Clinical researchers keep looking for better ways to guide dosing, reduce risk, and expand knowledge. One area of progress lies in individualized medicine, where lab analysis of a specific infection dictates drug choice at a granular level. More hospital labs now perform rapid sensitivity testing, showing whether Sisomicin will outperform or simply match its competitors in a given infection. Integrating artificial intelligence into electronic medical records is starting to support these decisions, using complex algorithms to recommend safe, targeted therapy in real time.
Several paths forward stand out. Better education for patients and professionals remains key. Workshops on safe antibiotic use demystify complex regimens and promote confidence in care. Enhanced hospital software further supports quick and safe drug selection, flagging risks before treatment starts. Policymakers need to fund more robust surveillance, both for resistance trends and for tracking side effects in outpatient and community care.
Collaborative efforts also matter. Regional hospital networks share best practices and swap data, building trust and mutual support. Pharmaceutical research teams continue to invest in safer formulations and improved delivery devices for drugs like Sisomicin, possibly opening new uses with lower toxicity in the future. Streamlining the approval and reimbursement process makes sure life-saving therapies do not languish on warehouse shelves or become exclusive only to the most developed regions.
Antibiotic stewardship can always push further. National and international guidelines now include Sisomicin in layered therapy plans, placing it in combination strategies, and reserving it for the sickest patients. This teamwork between pharmacists, doctors, nurses, and laboratory scientists tightens up care and minimizes avoidable errors. Smart stewardship builds a lasting legacy for all advanced antibiotics, including Sisomicin, ensuring their place for decades to come.
Experience sharing keeps knowledge alive. Senior clinicians spend time guiding young doctors and nurses on the careful use of potent drugs. Simulation exercises and bedside training include realistic scenarios with resistant infections, ensuring that every new healthcare worker gets hands-on practice choosing and administering Sisomicin.
Medical schools and continuing education programs embrace these challenges. Teaching labs run real-world experiments comparing antibiotics, giving students a direct feel for what works best in a given situation. These programs foster respect for the power and risks of drugs like Sisomicin, setting up the kind of balance that keeps patients safe.
All antibiotics rest on trust—trust between prescriber and patient, between supply chain teams, and among the public who depend on health systems for survival. Sisomicin’s long history has built a backbone of reliability, but the work to sustain its value never ends. Community education and open communication remain strong defenses against misuse and fear.

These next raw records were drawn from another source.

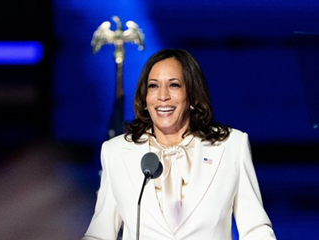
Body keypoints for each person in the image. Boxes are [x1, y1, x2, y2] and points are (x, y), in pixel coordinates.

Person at [83, 48, 276, 239]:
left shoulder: (231, 146)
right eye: (153, 86)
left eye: (174, 85)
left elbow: (255, 230)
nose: (162, 96)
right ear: (144, 98)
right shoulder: (116, 152)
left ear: (192, 96)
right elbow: (99, 234)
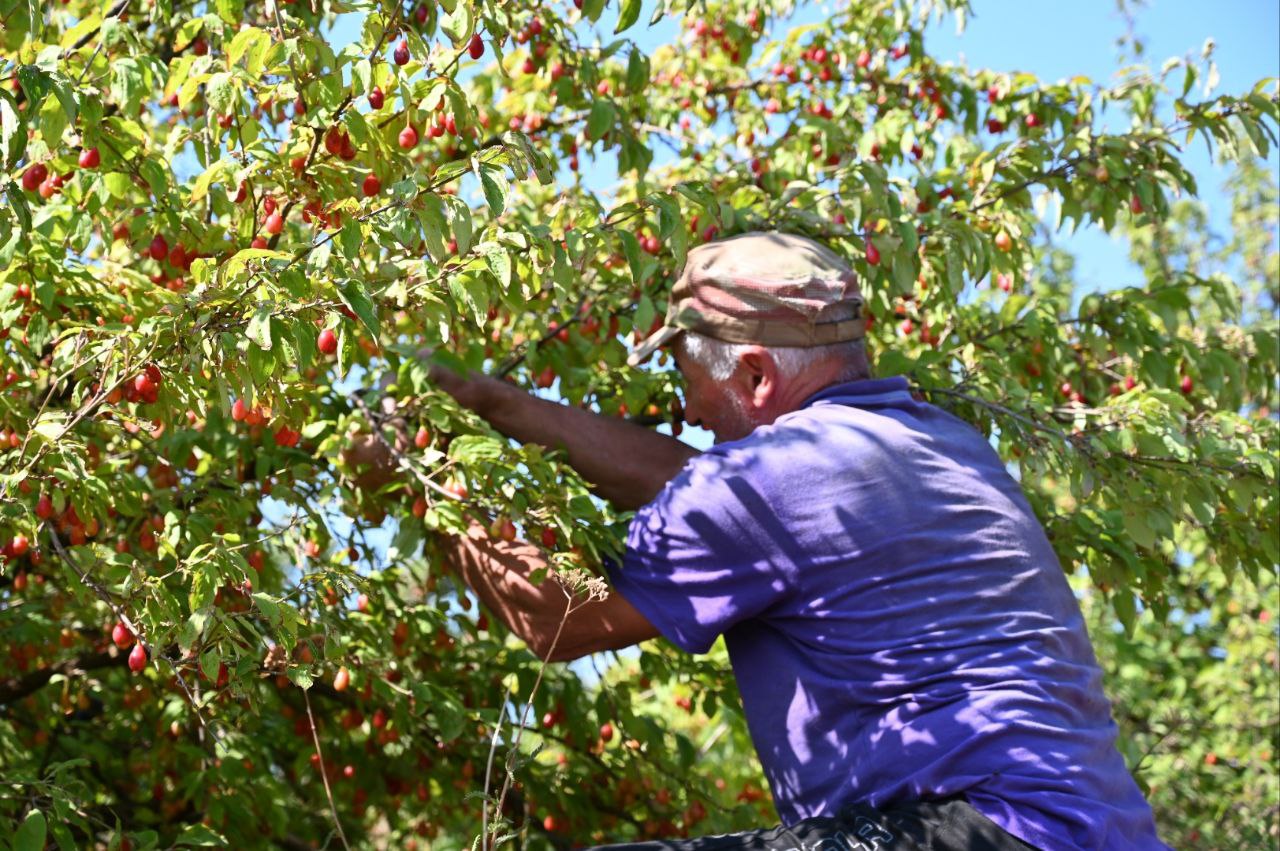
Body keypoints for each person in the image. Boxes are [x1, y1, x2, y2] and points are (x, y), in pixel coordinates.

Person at [345, 232, 1168, 850]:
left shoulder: (767, 481)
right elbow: (698, 485)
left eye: (690, 381)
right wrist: (500, 407)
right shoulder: (937, 440)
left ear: (755, 378)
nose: (690, 409)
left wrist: (425, 482)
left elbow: (560, 619)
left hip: (975, 829)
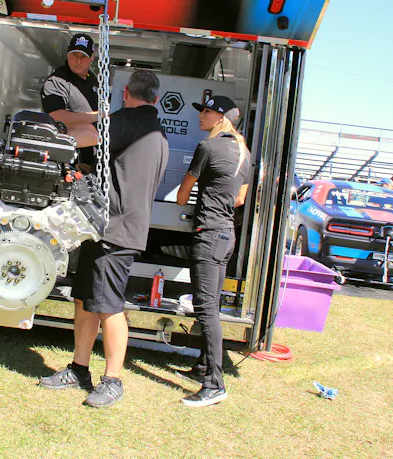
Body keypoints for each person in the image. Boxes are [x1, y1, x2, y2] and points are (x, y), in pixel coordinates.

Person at [39, 70, 169, 407]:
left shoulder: (131, 119)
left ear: (125, 93)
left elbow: (85, 136)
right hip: (105, 229)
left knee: (110, 309)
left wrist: (50, 132)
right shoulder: (156, 132)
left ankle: (113, 381)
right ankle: (79, 369)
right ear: (155, 98)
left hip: (116, 231)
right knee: (85, 301)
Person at [176, 95, 251, 407]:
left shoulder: (207, 147)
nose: (201, 115)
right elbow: (240, 199)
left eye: (206, 111)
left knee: (205, 308)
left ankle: (215, 384)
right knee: (212, 305)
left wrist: (194, 196)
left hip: (208, 234)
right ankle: (204, 366)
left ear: (222, 118)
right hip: (226, 234)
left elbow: (182, 195)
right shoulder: (244, 152)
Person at [41, 33, 100, 173]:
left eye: (83, 56)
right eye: (74, 55)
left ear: (92, 57)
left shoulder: (92, 79)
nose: (78, 61)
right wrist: (97, 116)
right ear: (68, 54)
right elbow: (56, 117)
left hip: (92, 162)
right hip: (67, 161)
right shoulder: (57, 80)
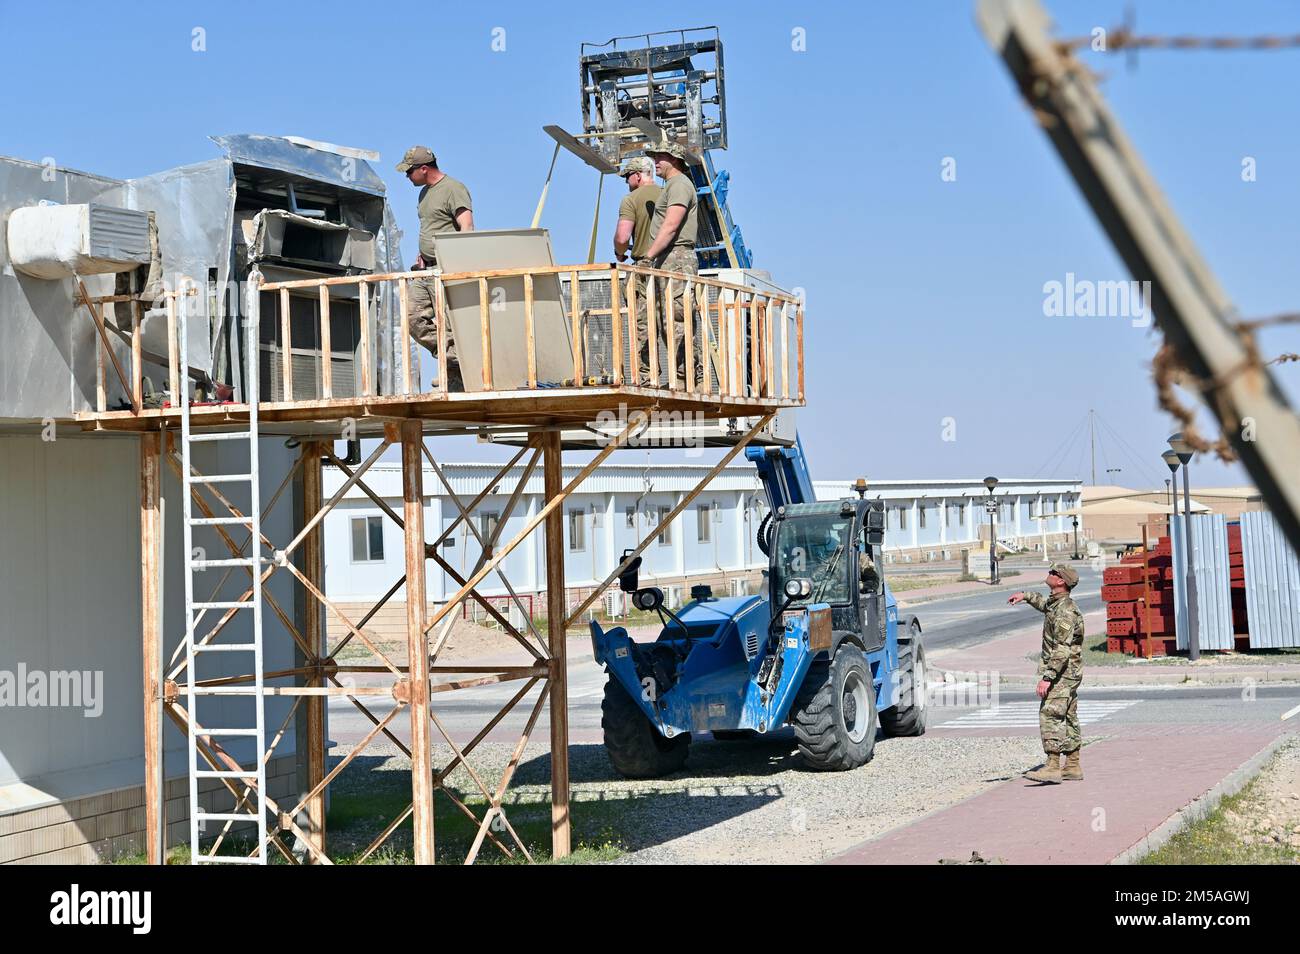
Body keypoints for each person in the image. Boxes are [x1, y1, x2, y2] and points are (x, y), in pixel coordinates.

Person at [395, 145, 472, 391]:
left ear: (424, 168)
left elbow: (467, 227)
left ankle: (456, 373)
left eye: (409, 172)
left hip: (446, 266)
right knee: (412, 317)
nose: (407, 177)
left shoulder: (453, 189)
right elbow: (430, 226)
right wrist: (422, 254)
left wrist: (456, 264)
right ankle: (452, 361)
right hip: (425, 268)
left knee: (450, 323)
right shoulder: (424, 194)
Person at [1008, 563, 1086, 783]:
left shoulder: (1065, 611)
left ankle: (1052, 766)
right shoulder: (1057, 604)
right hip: (1069, 671)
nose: (1049, 574)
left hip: (1063, 672)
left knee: (1050, 714)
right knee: (1069, 715)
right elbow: (1044, 604)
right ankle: (1072, 765)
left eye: (1053, 573)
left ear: (1061, 581)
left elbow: (1062, 648)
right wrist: (1025, 596)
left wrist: (1047, 677)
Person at [641, 138, 702, 388]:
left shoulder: (679, 185)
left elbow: (671, 225)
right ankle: (680, 378)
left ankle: (687, 379)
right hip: (668, 259)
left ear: (674, 159)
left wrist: (647, 256)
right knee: (667, 321)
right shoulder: (672, 185)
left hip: (676, 258)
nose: (655, 161)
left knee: (678, 320)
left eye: (660, 157)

Patients who receive honest updates about their care, including clear details on why Sisomicin was chosen, often recover with greater reassurance and compliance. Efforts to open up data-sharing and transparency put power into the hands of families, caregivers, and advocacy groups, ensuring no one feels left out of medical decisions.
Sisomicin Sulfate sits at the crossroads of experience, science, and practical need. My years in hospital practice taught me the deep value of reliable antibiotics—the difference between a smooth recovery and a crisis that spirals fast. Resistance keeps raising the stakes, demanding smarter choices and stronger commitments to safe, targeted therapy. Every new success with Sisomicin reminds me of how far medicine has come, and how carefully the next steps must be taken to secure health for future generations.